STORED DATA Block Start

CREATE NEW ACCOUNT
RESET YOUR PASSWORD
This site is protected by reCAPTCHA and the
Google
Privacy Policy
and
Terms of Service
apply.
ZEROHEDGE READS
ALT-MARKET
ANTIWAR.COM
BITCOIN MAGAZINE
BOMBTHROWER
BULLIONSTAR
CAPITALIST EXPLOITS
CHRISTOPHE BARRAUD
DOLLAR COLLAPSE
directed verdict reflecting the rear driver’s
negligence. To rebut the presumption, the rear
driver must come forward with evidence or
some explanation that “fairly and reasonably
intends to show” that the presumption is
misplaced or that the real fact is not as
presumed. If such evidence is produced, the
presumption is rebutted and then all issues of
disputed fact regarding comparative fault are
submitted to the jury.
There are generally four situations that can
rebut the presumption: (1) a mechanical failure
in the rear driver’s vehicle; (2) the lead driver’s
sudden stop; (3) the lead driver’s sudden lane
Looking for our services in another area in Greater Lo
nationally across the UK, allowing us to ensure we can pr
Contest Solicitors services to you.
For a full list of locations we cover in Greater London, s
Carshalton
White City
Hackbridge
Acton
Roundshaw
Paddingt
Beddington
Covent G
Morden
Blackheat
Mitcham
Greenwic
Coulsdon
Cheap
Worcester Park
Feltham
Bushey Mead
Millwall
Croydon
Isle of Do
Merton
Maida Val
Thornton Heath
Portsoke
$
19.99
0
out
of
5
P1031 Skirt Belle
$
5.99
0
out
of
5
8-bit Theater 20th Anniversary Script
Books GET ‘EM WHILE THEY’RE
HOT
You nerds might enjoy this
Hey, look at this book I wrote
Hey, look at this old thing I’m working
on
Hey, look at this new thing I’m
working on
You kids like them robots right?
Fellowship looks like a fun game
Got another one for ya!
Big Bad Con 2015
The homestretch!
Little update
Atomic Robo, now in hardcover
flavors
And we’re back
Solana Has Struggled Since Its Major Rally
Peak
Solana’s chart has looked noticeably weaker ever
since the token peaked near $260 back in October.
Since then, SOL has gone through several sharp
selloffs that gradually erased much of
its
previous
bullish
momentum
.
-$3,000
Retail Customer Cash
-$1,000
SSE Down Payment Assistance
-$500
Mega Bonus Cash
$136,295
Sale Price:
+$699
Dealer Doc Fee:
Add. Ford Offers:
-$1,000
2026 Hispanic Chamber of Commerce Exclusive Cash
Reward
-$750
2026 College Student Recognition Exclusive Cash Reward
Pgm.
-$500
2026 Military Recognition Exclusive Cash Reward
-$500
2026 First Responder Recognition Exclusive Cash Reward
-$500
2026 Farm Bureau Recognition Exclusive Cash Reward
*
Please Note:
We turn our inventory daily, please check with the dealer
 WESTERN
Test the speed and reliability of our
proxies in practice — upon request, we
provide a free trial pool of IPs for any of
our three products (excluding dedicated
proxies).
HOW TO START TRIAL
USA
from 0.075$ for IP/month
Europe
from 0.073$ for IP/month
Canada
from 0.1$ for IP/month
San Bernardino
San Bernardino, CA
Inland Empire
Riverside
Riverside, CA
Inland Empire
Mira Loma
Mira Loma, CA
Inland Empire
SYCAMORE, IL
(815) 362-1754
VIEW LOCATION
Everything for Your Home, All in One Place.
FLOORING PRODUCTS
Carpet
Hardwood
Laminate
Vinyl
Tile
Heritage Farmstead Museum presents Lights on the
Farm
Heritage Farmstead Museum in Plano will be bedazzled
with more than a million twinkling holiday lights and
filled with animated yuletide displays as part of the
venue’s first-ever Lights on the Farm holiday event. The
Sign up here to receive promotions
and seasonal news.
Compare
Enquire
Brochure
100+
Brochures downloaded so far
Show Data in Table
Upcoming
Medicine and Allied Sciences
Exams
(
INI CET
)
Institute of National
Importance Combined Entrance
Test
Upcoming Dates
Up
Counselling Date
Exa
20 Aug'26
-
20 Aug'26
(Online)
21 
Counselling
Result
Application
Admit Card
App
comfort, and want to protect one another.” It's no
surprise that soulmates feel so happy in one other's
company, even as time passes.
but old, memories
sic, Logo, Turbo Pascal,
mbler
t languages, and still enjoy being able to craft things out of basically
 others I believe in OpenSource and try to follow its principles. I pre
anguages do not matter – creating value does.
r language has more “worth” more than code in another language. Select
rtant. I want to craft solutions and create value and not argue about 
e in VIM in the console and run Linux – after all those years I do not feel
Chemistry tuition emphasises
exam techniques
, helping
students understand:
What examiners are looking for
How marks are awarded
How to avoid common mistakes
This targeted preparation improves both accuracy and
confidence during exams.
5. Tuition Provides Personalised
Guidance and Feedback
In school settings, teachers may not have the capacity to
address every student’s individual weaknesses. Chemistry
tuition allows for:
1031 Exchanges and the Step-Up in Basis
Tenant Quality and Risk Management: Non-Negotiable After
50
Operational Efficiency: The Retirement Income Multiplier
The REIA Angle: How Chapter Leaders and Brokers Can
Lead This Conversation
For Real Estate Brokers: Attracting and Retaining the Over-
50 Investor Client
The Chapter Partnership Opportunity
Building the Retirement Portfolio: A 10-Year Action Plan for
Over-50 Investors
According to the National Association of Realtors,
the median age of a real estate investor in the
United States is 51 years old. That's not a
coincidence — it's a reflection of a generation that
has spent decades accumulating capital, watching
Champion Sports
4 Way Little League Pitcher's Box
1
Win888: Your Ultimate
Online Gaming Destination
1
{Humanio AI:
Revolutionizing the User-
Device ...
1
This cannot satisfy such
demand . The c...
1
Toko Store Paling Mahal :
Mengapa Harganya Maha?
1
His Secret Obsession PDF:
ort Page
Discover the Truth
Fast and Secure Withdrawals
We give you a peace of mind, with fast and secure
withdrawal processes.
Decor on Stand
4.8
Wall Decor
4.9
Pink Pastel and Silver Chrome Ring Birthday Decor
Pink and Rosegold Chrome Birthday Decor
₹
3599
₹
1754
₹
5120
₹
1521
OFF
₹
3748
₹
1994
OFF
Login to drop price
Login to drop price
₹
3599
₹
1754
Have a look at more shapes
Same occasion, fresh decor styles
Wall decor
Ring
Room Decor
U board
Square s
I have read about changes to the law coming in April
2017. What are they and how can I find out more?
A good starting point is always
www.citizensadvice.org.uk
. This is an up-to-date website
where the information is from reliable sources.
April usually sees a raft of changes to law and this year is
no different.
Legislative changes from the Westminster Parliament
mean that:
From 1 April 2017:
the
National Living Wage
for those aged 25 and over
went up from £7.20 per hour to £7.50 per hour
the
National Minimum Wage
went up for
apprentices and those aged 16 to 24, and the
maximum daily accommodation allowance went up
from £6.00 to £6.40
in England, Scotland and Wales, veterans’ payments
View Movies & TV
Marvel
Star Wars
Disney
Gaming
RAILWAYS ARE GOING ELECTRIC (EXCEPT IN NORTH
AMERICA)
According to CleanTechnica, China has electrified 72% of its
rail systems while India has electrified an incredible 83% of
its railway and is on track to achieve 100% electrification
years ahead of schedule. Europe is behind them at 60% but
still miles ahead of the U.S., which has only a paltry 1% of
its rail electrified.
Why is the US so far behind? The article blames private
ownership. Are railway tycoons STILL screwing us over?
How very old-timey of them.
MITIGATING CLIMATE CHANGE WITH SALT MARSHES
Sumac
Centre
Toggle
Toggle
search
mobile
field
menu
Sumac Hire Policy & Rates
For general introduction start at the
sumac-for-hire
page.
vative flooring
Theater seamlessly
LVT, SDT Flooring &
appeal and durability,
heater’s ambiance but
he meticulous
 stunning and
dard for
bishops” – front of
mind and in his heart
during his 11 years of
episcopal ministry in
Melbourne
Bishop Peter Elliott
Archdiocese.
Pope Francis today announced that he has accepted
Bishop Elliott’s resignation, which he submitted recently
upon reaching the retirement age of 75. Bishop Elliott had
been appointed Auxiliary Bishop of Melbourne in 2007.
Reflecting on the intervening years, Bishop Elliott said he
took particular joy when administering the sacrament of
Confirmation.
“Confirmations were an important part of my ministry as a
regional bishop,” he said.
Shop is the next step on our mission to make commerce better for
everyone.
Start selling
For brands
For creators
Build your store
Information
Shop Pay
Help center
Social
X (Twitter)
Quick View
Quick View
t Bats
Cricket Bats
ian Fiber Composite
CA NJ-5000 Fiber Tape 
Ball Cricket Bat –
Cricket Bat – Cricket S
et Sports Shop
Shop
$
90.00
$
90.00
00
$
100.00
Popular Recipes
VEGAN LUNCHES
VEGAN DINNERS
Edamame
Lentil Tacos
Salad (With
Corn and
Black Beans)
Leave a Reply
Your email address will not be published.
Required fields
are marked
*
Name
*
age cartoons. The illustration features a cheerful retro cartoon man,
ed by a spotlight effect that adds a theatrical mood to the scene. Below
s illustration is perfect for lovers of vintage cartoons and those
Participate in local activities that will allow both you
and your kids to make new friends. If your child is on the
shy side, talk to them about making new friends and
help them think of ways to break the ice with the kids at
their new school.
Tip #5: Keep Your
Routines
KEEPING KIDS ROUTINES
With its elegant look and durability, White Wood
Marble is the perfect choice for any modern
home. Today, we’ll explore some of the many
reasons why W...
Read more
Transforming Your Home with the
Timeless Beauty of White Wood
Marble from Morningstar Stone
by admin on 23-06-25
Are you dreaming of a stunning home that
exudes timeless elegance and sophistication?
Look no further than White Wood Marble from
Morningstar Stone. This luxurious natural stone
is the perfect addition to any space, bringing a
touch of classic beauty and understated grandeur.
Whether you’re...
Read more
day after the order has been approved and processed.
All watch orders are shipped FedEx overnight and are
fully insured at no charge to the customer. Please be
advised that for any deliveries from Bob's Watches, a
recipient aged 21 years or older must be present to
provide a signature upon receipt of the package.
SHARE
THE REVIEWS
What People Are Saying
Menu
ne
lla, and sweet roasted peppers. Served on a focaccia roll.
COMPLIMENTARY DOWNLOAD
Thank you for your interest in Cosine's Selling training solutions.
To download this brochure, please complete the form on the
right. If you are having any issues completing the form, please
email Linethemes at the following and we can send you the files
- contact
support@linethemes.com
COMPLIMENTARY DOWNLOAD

STORED DATA Block End

§ **ASSIGNMENT**: Could you copy the data starting with its first line and going on through the line containing "presumed. If such evidence is produced, the", substituting "inference" for "presumption" while leaving everything else unchanged?

§ **FINISHED EXERCISE**:
CREATE NEW ACCOUNT
RESET YOUR PASSWORD
This site is protected by reCAPTCHA and the
Google
Privacy Policy
and
Terms of Service
apply.
ZEROHEDGE READS
ALT-MARKET
ANTIWAR.COM
BITCOIN MAGAZINE
BOMBTHROWER
BULLIONSTAR
CAPITALIST EXPLOITS
CHRISTOPHE BARRAUD
DOLLAR COLLAPSE
directed verdict reflecting the rear driver’s
negligence. To rebut the inference, the rear
driver must come forward with evidence or
some explanation that “fairly and reasonably
intends to show” that the inference is
misplaced or that the real fact is not as
presumed. If such evidence is produced, the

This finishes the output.